そして、上述した方法によって反射防止性能及び視認性を評価し、結果を下記表1に示した。
[実施例2]
上記の製造例4で得られた基材フィルム6を、実施例1と同様、透明基体2における被験者の目元に対応する位置の両面に貼付することにより、顔面保護具1を得た。
そして、実施例1と同様の方法で反射防止性能及び視認性を評価し、結果を下記表1に示した。
[実施例3]
製造例3で得られた基材フィルム6を、透明基体2における被験者の口元に対応する位置の両面に貼付することにより、顔面保護具1を得た。

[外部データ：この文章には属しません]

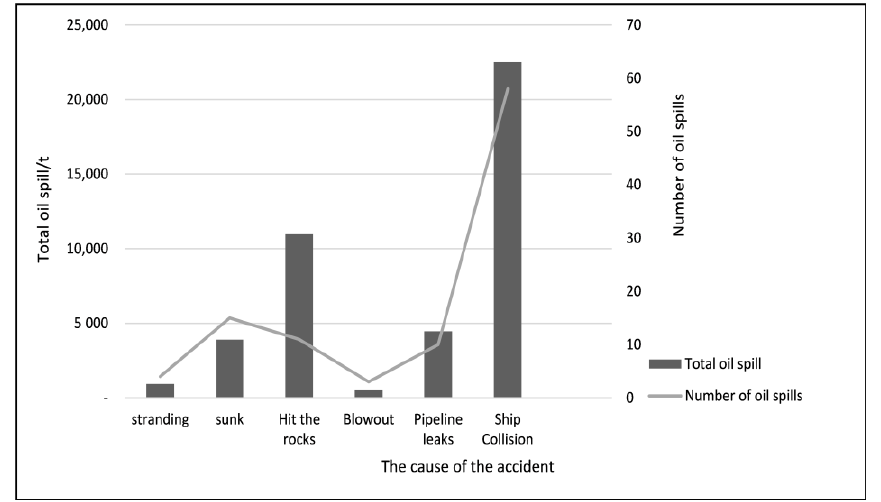
Figure 1. Causes of marine oil spill accidents of 50 tons and above in China, 1974-2018 statistics.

そして、上記同様の方法で反射防止性能及び視認性を評価し、結果を下記表1に示した。
[実施例4]
製造例4で得られた基材フィルム6を、実施例3と同様、透明基体2における被験者の目元に対応する位置の両面に貼付することにより、顔面保護具1を得た。
そして、上記同様の方法で反射防止性能及び視認性を評価し、結果を下記表1に示した。
[比較例1]
製造例3で得られた基材フィルム6を、透明基体2の両面における表面全体に貼付することによって比較例1の顔面保護具を得た。

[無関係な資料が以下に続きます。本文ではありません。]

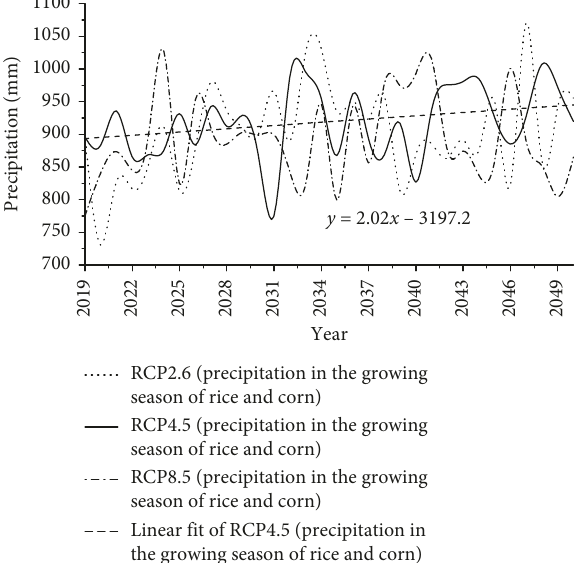
y = 2.02 x – 3197.2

そして、上記同様の方法で反射防止性能及び視認性を評価し、結果を下記表1に示した。
[比較例2]
製造例4で得られた基材フィルム6を、透明基体2の両面における表面全体に貼付することによって比較例2の顔面保護具を得た。
そして、上記同様の方法で反射防止性能及び視認性を評価し、結果を下記表1に示した。
[比較例3]
透明基体2の表面に基材フィルム6を貼付しなかった点を除き、実施例1と同様に顔面保護具を作製した。

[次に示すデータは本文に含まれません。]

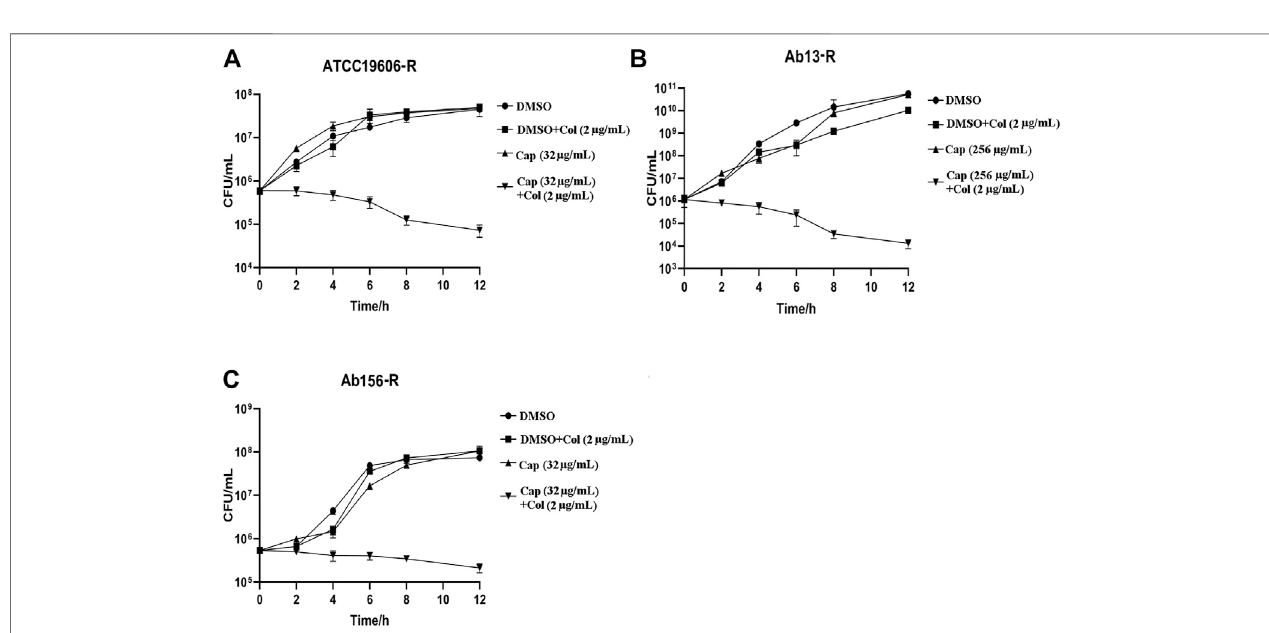
FIGURE1| Time-killcurvesof A.baumannii isolatesusingthedrugsaloneorincombination.ThecapsaicinconcentrationsofATCC19606-R,Ab13-RandAb156- R were 32 μ g/mL, 256 μ g/mL, 32 μ g/mL, respectively; at which the MIC values of colistin are below the susceptibility breakpoint (2 μ g/mL). (A) : Time-kill curves of ATCC19606-R using capsaicin (32 μ g/mL) or colistin (2 μ g/mL) without or with capsaicin (32 μ g/mL). (B) : Time-kill curves of Ab13-R using capsaicin (256 μ g/mL) or colistin(2 μ g/mL)withoutorwithcapsaicin(256 μ g/mL). (C) :Time-killcurves ofAb156-Rusingcapsaicin(32 μ g/mL)orcolistin(2 μ g/mL)withoutorwithcapsaicin (32 μ g/mL). Abbreviations: Cap, capsaicin; Col, colistin; DMSO, dimethyl sulfoxide.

そして、上記同様の方法で反射防止性能及び視認性を評価し、結果を下記表1に示した。
Figure 2022040921000002
<評価結果>
表1中に示したように、透明基体2における被験者の目元又は口元の位置にのみ、基材フィルム6を貼付した実施例1~4の顔面保護具1は、反射防止性能及び視認性の何れもが「○」の評価結果となり、これらの特性に優れていることが確認できた。
これに対し、透明基体2の表面全体に基材フィルム6を貼付した比較例1,2では、反射防止性能及び視認性の何れもが「×」の評価結果となり、これらの特性が劣っていることが明らかとなった。
以上説明した実施例の結果より、本発明に係る顔面保護具が、反射防止性能に優れるとともに、外部からの視認性にも優れていることが明らかとなった。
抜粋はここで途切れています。